→ **Records from a collection**

===

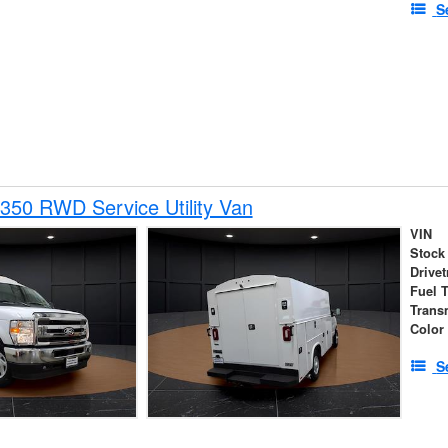
S
350 RWD Service Utility Van
VIN
Stock
Drivet
Fuel 
Trans
Color
S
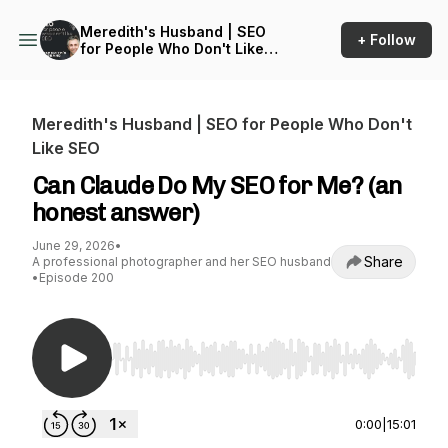
Meredith's Husband | SEO
+ Follow
for People Who Don't Like
SEO
Meredith's Husband | SEO for People Who Don't
Like SEO
Can Claude Do My SEO for Me? (an
honest answer)
June 29, 2026
•
Share
A professional photographer and her SEO husband
•
Episode 200
Use Left/Right to seek, Home/End to jump to st
0:00
|
15:01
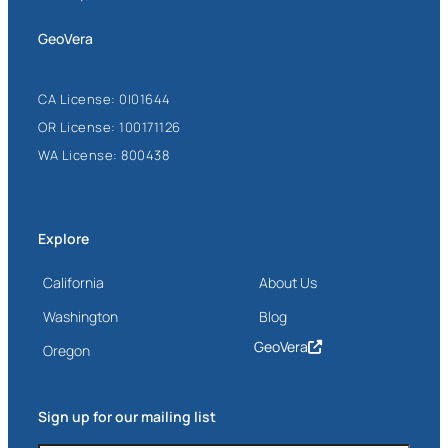
GeoVera
CA License: 0I01644
OR License: 100171126
WA License: 800438
Explore
California
About Us
Washington
Blog
GeoVera
Oregon
Sign up for our mailing list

===

→ **Work to complete**
Extract every line from the one containing "WA License: 800438" through the last line of the data, inclusive, exactly as written.

→ **Solved problem**
WA License: 800438
Explore
California
About Us
Washington
Blog
GeoVera
Oregon
Sign up for our mailing list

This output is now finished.